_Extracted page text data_
_ _ _ _
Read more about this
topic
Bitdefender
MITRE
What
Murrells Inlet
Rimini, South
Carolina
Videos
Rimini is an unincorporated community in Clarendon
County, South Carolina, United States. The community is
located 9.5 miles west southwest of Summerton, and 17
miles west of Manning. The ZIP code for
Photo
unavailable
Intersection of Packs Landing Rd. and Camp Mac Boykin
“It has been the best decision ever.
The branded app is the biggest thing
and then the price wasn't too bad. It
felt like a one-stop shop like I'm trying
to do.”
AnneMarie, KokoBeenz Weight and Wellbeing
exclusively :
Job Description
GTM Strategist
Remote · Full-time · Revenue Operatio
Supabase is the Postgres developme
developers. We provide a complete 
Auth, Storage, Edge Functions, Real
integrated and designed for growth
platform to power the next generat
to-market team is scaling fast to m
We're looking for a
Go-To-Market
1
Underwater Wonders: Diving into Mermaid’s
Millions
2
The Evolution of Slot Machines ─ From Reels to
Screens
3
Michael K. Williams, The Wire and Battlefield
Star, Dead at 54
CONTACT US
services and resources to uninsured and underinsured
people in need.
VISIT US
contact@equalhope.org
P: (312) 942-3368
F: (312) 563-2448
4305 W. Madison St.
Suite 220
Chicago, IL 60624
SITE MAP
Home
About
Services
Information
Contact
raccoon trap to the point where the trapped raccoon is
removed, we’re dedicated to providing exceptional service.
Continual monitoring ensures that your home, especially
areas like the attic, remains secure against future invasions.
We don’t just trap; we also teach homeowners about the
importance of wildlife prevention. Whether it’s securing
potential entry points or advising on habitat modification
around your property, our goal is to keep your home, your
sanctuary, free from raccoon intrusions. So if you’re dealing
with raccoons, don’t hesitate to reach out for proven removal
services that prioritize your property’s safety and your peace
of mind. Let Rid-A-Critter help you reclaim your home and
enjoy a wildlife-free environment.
_ _ _ _
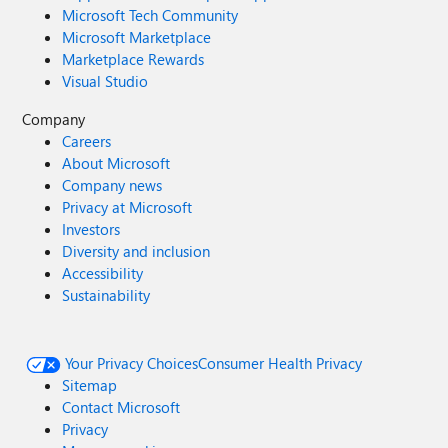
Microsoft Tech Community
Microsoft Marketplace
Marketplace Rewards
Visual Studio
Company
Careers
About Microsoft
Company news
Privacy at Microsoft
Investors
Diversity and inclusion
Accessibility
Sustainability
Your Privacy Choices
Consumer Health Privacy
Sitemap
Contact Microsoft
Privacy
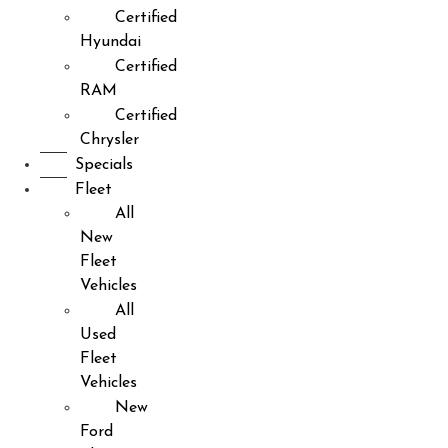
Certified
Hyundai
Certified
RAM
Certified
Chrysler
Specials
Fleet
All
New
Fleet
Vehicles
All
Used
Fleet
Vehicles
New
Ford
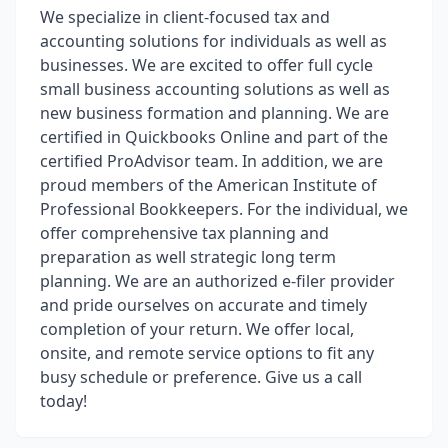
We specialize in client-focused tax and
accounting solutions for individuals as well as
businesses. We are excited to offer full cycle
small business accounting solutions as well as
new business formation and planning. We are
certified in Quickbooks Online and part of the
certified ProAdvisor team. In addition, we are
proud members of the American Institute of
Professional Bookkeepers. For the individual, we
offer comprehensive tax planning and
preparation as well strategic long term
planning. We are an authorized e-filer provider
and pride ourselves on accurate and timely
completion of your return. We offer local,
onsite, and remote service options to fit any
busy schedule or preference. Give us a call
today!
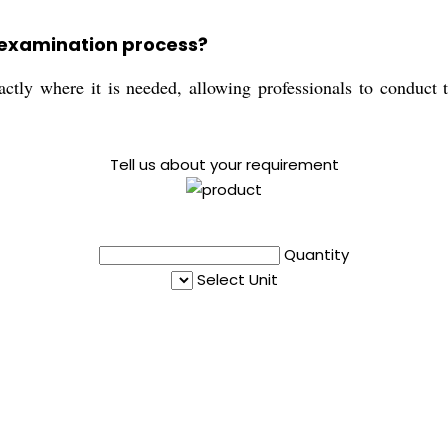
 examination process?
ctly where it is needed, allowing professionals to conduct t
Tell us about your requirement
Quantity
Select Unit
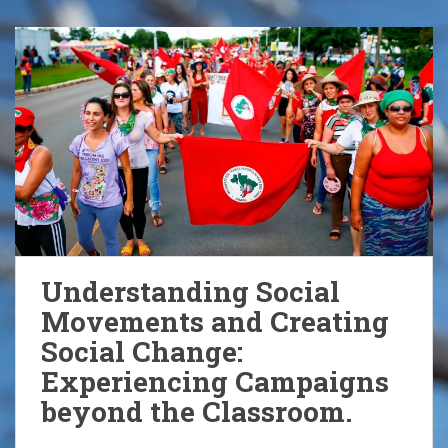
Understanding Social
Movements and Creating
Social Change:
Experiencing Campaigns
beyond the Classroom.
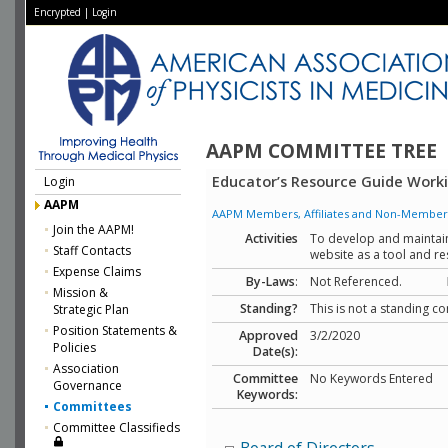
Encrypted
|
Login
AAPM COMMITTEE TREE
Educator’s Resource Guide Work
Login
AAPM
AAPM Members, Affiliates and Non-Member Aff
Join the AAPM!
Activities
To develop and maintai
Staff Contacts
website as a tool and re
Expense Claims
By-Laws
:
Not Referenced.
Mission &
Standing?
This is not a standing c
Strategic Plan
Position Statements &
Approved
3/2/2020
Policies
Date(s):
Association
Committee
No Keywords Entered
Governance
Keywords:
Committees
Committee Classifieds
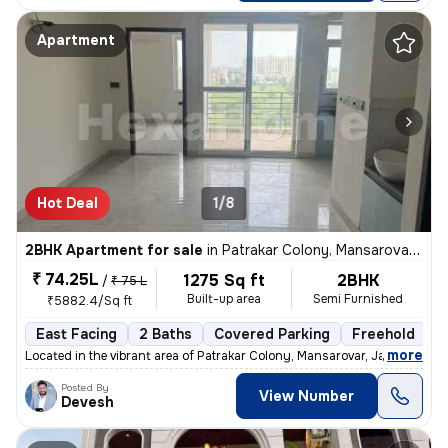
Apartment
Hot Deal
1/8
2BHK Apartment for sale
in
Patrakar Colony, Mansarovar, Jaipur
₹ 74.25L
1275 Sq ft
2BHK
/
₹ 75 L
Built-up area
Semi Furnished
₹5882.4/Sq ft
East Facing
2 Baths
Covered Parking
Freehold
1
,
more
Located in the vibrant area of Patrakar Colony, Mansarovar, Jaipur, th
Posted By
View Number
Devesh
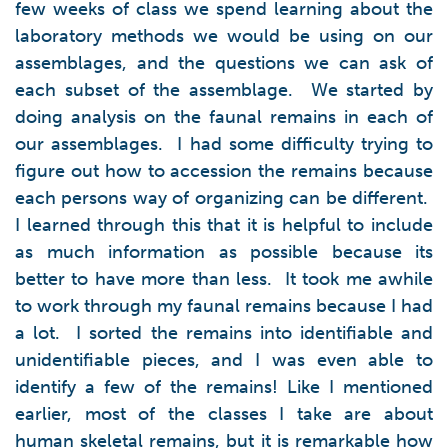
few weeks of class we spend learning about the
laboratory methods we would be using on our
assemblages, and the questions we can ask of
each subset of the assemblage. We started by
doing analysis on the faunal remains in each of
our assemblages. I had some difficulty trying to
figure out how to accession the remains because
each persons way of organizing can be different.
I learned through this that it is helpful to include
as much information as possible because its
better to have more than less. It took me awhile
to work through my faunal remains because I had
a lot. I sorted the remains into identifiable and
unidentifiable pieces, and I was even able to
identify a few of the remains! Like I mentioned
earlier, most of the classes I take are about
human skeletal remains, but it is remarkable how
_ _ _ _
_Work request_
Reproduce the lines from the records above word for word, starting with the line that contains "Read more about this" and ending with the line that contains "best decision ever.", both included.

_Result for this exercise_
Read more about this
topic
Bitdefender
MITRE
What
Murrells Inlet
Rimini, South
Carolina
Videos
Rimini is an unincorporated community in Clarendon
County, South Carolina, United States. The community is
located 9.5 miles west southwest of Summerton, and 17
miles west of Manning. The ZIP code for
Photo
unavailable
Intersection of Packs Landing Rd. and Camp Mac Boykin
“It has been the best decision ever.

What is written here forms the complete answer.